- BP retains 35 per cent interest in new joint venture with Stonepeak
- Sale proceeds to reduce BP’s debt, includes US$800 million (RM3.2 billion) for dividends
- Canada Pension Plan to invest US$1.05 billion, gains indirect stake in Castrol
LONDON, Dec 24 — BP has agreed to sell a 65 per cent stake in its Castrol lubricants business to US investment firm Stonepeak for about US$6 billion, a significant step in the oil major’s US$20 billion divestment plan aimed at cutting debt and boosting returns.
The deal, announced today, values Castrol at US$10.1 billion, and is the British major’s most ambitious and successful asset sale so far in its efforts to streamline operations and scale back its renewable energy investments after years of lagging share performance against its rivals.
BP will keep a 35 per cent stake in a new joint venture with Stonepeak, which it can sell after a two-year lock-in period.
Shares in BP gained over 1 per cent today after the announcement and were up 0.4 per cent as of 0829 GMT.
The sale, which includes US$800 million for accelerated dividend payments, comes after BP put the century-old lubricants unit under review earlier this year as part of a broader strategy to focus on its core oil and gas business. The oil major will use the sale proceeds to reduce debt, it said.
The company has vowed to sell US$20 billion worth of assets to help slash its net debt from US$26 billion to between US$14 billion and US$18 billion by the end of 2027.

**Exercise requirements:**
1: Using the article on BP's Castrol sale, decide whether each statement agrees with it. Answer yes or no for each, and quote the words that settle it.
(a) BP can sell its remaining stake in the joint venture right away.
(b) The deal values Castrol at US$10.1 billion.
(c) BP will put the sale proceeds toward expanding its renewable energy investments.
2: Turn the paragraph of the article on BP's Castrol sale that begins "The sale, which includes US$800 million" into a short bulleted list that keeps its main facts.
3: List every distinct percentage that appears in the article on BP's Castrol sale.

**Extracted data:**
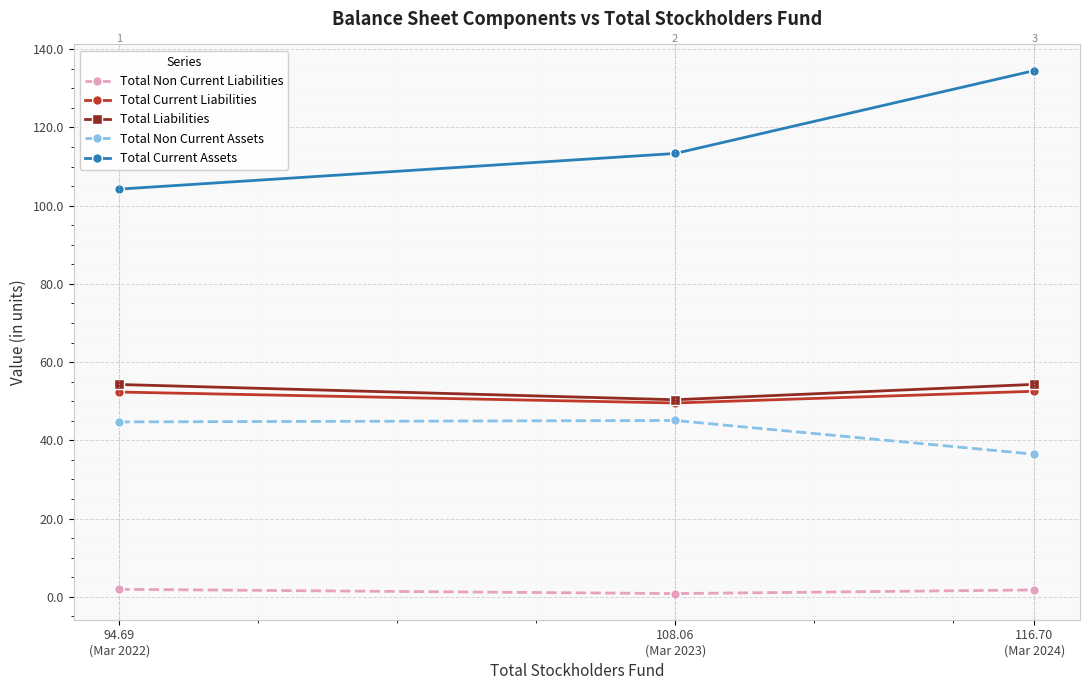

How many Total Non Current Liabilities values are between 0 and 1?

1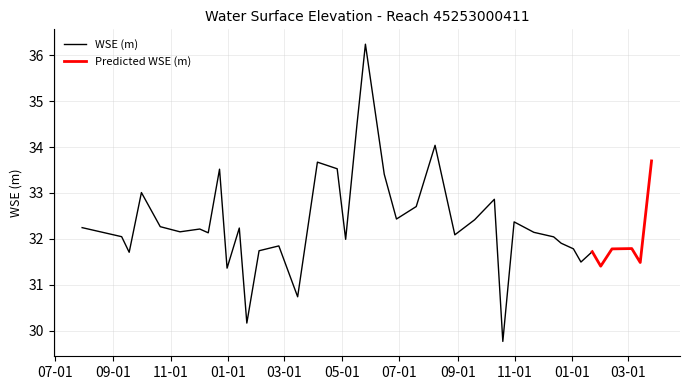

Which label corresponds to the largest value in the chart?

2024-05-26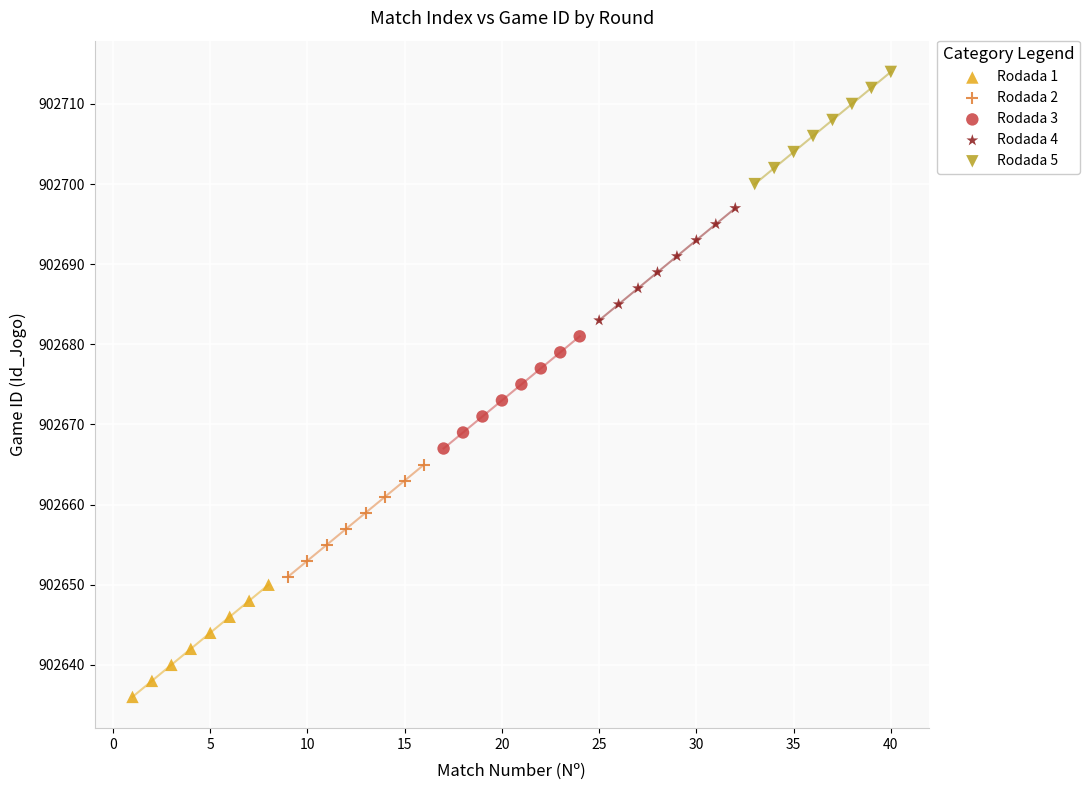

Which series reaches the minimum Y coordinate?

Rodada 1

...

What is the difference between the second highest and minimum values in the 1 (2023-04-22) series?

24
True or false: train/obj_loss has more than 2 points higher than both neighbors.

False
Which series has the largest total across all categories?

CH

**Solutions to the tasks:**
1:
(a) No: "which it can sell after a two-year lock-in period"
(b) Yes: "values Castrol at US$10.1 billion"
(c) No: "The oil major will use the sale proceeds to reduce debt"

2:
- The sale includes US$800 million for accelerated dividend payments.
- Earlier this year BP put the century-old lubricants unit under review.
- The review was part of a broader strategy to focus on its core oil and gas business.
- BP said it will use the sale proceeds to reduce debt.

3:
- 35 per cent
- 65 per cent
- 1 per cent
- 0.4 per cent